Selling, general and administrative expenses declined 8.1% to $306.5 million. As a percentage of net revenues, selling, general and administrative expenses contracted 70 bps to 13.7% in the fourth quarter of 2023.
Adjusted EBITDA was $53.6 million compared with $47.2 million in the year-ago period. We note that the adjusted EBITDA margin expanded 40 bps to 2.4% in the fourth quarter.
Image Source: Zacks Investment Research
Segmental Details
Net sales at the wholesale segment declined 2% year over year to $1,598.2 million. This was primarily attributed to lower volume in the national accounts customer channel.
Retail’s net sales decreased 4.5% year over year to $647 million in the reported quarter. Also, comparable store sales in the retail sector declined 2.8% year over year. The decrease in net sales was mainly attributed to a decline in food assistance program benefits and a drop in fuel sales.
Other Financials
SpartanNash ended the quarter with cash and cash equivalents of $18 million, long-term debt and finance lease liabilities of $588.7 million, and a total shareholders’ equity of $778.2 million.
Cash generated from operating activities was $89.3 million in 2023. Capital expenditure and IT capital totaled $127.4 million in the same period. For 2024, management projects capital expenditure and IT capital of $135-$145 million.
The company allocated $48.3 million for shareholder returns, comprising $18.6 million in share buybacks and $29.7 million in dividend payments in 2023.
2024 Outlook
SpartanNash is making significant strides toward reaching its long-term strategic objectives, with a keen focus on enhancing value for customers and achieving additional cost efficiencies through transformative initiatives.
The company is poised for another year of substantial rise in market share across its Wholesale and Retail divisions in 2024. The foundation for this growth is enabling SpartanNash to explore growth opportunities both organically and through strategic acquisitions.
Management projects net sales of $9,700-$9,900 million.

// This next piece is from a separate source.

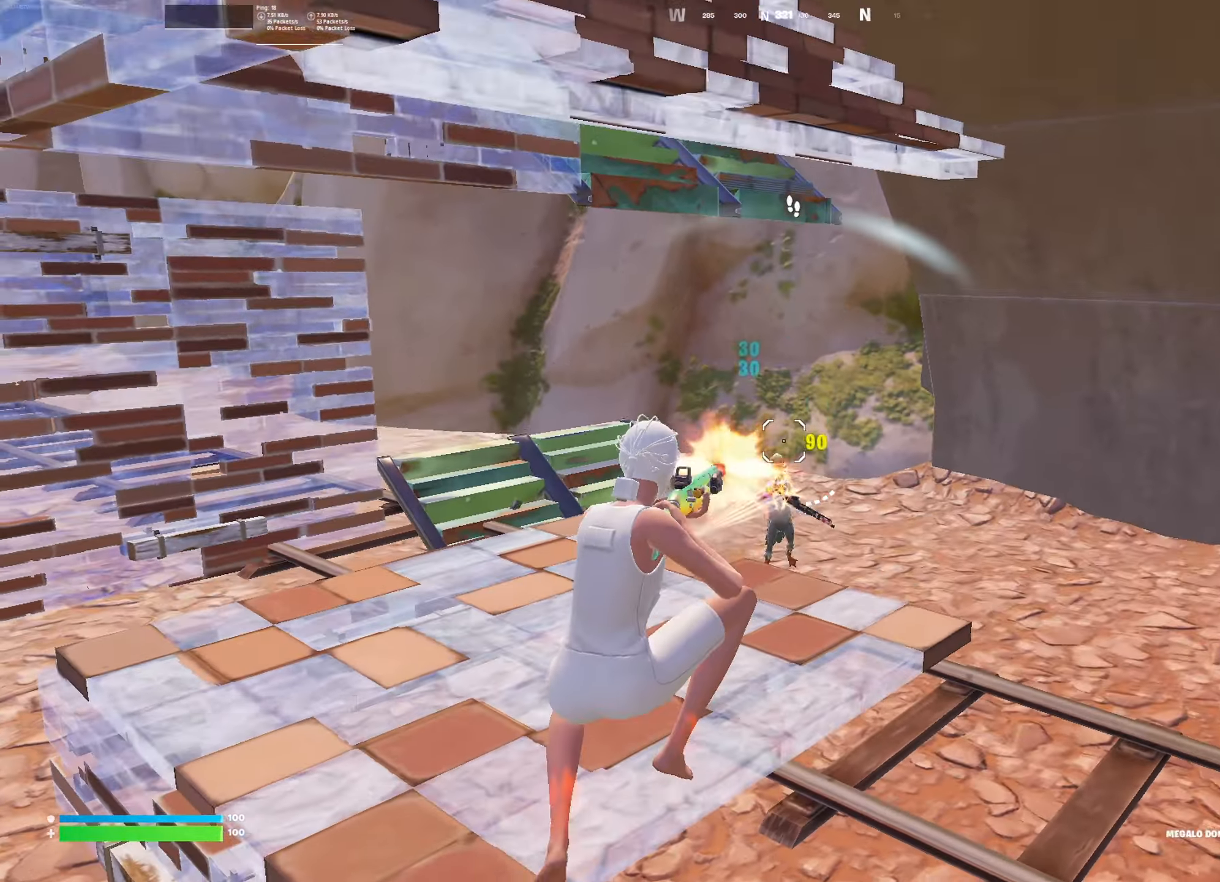
{"buttons": ["L3"], "left_stick": "up-right", "right_stick": "center", "events": [[17, "right_stick", "down"], [33, "L3", "down"], [33, "R2", "up"], [100, "R1", "down"], [133, "left_stick", "up-right"], [150, "L3", "up"], [183, "right_stick", "center"], [200, "R1", "up"], [267, "R2", "down"], [267, "right_stick", "left"], [384, "right_stick", "up-right"], [434, "L3", "down"], [434, "R2", "up"], [500, "right_stick", "center"]]}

Notably, it delivered net sales of $9,729 million in 2023.
SpartanNash is anticipating adjusted EBITDA of $255-$270 million, whereas it reported $257 million in 2023.
Adjusted earnings are projected to be $1.85-$2.10 per share, down from the $2.18 per share reported in 2023.
This grocery retailer’s stock movement shows that its shares have lost 6% in the past three months against the industry’s 17% rise.
3 Promising Stocks
Some better-ranked stocks from the same space are Casey's General Stores, Inc. (CASY - Free Report) , Sprouts Farmers Market, Inc. (SFM - Free Report) and Target Corporation (TGT - Free Report) .
Casey's operates convenience stores. It has a Zacks Rank of 2 (Buy) at present. You can see the complete list of today’s Zacks #1 Rank (Strong Buy) stocks here.
The Zacks Consensus Estimate for Casey's current fiscal-year earnings and sales indicates growth of 9% and 0.3%, respectively, from the fiscal 2023 reported figures. CASY has a trailing four-quarter average earnings surprise of 17.8%.
Sprouts Farmers operates in a highly fragmented grocery store industry. The company currently carries a Zacks Rank #2.
The Zacks Consensus Estimate for Sprouts Farmers’ current financial-year earnings and sales indicates growth of 17.2% and 6.6%, respectively, from the 2022 reported figures. SFM has a trailing four-quarter average earnings surprise of 11.2%.
Target provides an array of goods ranging from household essentials and electronics to toys and apparel. It has a Zacks Rank of 2 at present.
The Zacks Consensus Estimate for Target’s current fiscal-year earnings indicates growth of 38.4% from the fiscal 2022 reported figure. TGT has a trailing four-quarter average earnings surprise of 30.8%.